A ascensão do fascismo não o deixou indiferente.
The Saint plays with fire, publicado no Reino Unido em 1938, e editado em Portugal na Colecção Vampiro em 1949(v) começa com um programa radiofónico de um partido fascista francês, continua com incidentes em Inglaterra que mostram as cumplicidades existentes entre as elites inglesas, tendo o desenlace lugar em França.
A guerra tem início na Europa logo em 1939 mas em 1940 Leslie Charteris publica The Saint in Miami(vi) incidindo desta vez nas cumplicidades das elites americanas com os nazis e nos perigos da guerra submarina para a navegação americana nas suas costas do Atlântico que aliás se materializaram em alguns incidentes ainda antes da declaração de guerra da Alemanha aos Estados Unidos que se seguiu ao ataque japonês a Pearl Harbour em Dezembro de 1941.
Leslie Charteris, que se casou com uma actriz americana, chegou a naturalizar-se americano em 1946 mas anos depois regressou – com a mulher – ao Reino Unido(vii).
Vale a pena completar estas observações com uma reacção inglesa ao advento de Mussolini.
Logo em 1928 o inglês Edward Phillips Oppenheim (1966-1946), que escreveu na ordem de 150 romances com especial relevo para os que tratavam o relacionamento entre os vários países no período posterior à Primeira, escreveu um romance – Matorni ‘ s Vineyard – (viii).
A história é simples e põe em confronto um António Matorni, chefe dos fascistas que recentemente instauraram uma ditadura em Itália, fazem o que querem da lei, e recorrem à repressão mais brutal, incluindo a utilização de “mensageiros da morte” e a realização de execuções extra-judiciais – e alguns elementos das autoridades britânicas e francesas que sabem que o novo regime italiano procurará um acordo com a Alemanha para retomar à França as povoações da costa sul de França que já tinham sido italianas.
Não há dúvidas que Matorni – que tem muitos traços de Mussolini – como ser impiedoso, e capaz de atrair senhoras da “alta”, não é flor que se cheire, e que os seus fascistas não são democratas, aliás a solução do romance é pouco verosímil mas percebe-se que o objectivo do autor é construir um quadro idílico em que a Europa e a oposição interna reconhecem o valor de Matorni, que se reconcilia com esta última com a promessa de não fazer a guerra a França, aliás em apoio desta dá-se no livro uma demonstração naval combinada anglo – americana.

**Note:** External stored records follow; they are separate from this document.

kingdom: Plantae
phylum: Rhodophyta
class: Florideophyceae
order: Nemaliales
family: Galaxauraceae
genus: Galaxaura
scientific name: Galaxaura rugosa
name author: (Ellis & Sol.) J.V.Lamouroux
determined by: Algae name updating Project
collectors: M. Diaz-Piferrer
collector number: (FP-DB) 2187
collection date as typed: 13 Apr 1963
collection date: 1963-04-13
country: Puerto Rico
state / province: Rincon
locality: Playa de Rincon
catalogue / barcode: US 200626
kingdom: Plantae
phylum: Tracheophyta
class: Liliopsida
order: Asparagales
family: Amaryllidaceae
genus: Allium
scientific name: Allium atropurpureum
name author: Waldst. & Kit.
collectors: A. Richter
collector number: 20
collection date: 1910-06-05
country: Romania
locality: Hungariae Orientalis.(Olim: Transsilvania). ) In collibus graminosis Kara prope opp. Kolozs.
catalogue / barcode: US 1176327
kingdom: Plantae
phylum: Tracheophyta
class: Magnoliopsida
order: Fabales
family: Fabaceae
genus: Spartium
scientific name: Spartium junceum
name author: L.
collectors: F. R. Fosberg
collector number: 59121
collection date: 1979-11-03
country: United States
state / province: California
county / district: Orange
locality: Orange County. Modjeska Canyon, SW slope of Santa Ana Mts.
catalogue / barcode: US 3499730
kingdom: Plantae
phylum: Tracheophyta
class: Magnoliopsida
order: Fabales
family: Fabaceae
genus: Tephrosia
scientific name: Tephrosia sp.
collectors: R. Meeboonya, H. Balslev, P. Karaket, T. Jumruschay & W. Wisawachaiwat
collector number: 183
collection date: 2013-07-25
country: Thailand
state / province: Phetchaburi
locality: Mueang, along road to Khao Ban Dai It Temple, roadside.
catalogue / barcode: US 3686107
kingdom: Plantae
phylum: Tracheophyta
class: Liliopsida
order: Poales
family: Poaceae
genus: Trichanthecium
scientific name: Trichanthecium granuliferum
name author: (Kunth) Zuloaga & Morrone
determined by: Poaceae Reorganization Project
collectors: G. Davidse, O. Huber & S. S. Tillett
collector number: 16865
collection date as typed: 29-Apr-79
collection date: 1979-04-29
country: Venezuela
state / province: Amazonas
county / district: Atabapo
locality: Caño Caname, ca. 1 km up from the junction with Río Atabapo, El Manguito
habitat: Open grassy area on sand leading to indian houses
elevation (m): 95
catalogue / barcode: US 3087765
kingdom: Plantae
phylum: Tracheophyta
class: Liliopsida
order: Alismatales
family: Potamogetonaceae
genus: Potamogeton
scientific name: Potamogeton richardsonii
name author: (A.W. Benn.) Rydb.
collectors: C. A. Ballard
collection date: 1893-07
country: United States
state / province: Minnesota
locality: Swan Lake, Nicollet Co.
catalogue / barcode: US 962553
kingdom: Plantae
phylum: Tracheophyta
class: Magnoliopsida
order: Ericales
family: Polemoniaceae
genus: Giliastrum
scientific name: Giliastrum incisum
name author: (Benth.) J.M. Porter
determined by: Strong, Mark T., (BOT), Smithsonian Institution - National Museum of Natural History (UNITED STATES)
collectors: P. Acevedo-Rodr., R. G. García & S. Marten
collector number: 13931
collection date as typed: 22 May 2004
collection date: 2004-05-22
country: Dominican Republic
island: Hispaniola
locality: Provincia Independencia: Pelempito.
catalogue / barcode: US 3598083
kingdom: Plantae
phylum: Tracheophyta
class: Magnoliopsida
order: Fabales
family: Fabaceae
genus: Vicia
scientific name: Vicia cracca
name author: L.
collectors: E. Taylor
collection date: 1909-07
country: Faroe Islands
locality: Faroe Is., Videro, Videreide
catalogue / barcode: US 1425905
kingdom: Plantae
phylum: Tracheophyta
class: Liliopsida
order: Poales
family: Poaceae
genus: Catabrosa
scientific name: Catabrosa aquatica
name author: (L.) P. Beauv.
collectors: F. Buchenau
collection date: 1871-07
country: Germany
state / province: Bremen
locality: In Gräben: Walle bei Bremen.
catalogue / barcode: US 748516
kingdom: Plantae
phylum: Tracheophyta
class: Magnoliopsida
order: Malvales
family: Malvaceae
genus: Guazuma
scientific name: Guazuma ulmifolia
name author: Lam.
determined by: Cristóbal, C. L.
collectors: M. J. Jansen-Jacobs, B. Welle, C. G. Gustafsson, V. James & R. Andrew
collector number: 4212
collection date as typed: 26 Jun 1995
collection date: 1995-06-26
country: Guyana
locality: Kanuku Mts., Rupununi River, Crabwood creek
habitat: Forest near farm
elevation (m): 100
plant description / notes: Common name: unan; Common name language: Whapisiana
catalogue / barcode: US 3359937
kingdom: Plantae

Em 1940 a Itália acabará por declarar guerra à França já rendida à Alemanha (e à Inglaterra), sem ganhar territórios nem obter a entrega da frota francesa e acaba por ser derrotada militarmente em quase todos os teatros de guerra em que se aventura. O fascismo saiu derrotado e desprestigiado durante 80 anos. Até há alguns dias.
Oppenheim escreveu também alguns romances de acção e espionagem onde figuram tratados de desarmamento e pactos da paz, alguns dos quais inspirados em propostas e iniciativas dos anos 1920, hoje esquecidas. Não sei se Up the ladder of gold, publicado em 1931 e editado apenas em 1951 na Colecção Xis da Editorial Minerva com o título Senhor do Mundo está disponível no mercado. Se estiver julgo que muitos leitores poderão tirar proveito da obra.
Notas
(i) Larousse, Paris-Match, p. 57.
(ii) No mesmo sentido, o mesmo I Volume, p. 153.
(iii) Transcrevo a biografia inserida no livro The Beast Must Die, 1938 (A Fera tem de Morrer), publicada na Vampiro – Nova Série. A Internet contém outros elementos biográficos sobre o autor, que faleceu em 1972.
(iv) O autor nasceu no Leinster.
(v) Com o título “O Santo Brinca com o Fogo”. A tradução brasileira teve de ser revista para a edição portuguesa e a impressão foi feita nas Oficinas Gráficas da Rádio Renascença (!), a Editora Livros do Brasil estava ainda nos seus primeiros passos.
(vi) “O Santo em Miami” foi apenas publicado nos Livros do Brasil em 1965.
(vii) Faleceu em 1993.
(viii) Publicado em 1951 na Colecção Xis da Editorial Minerva com o título Agente Z-33.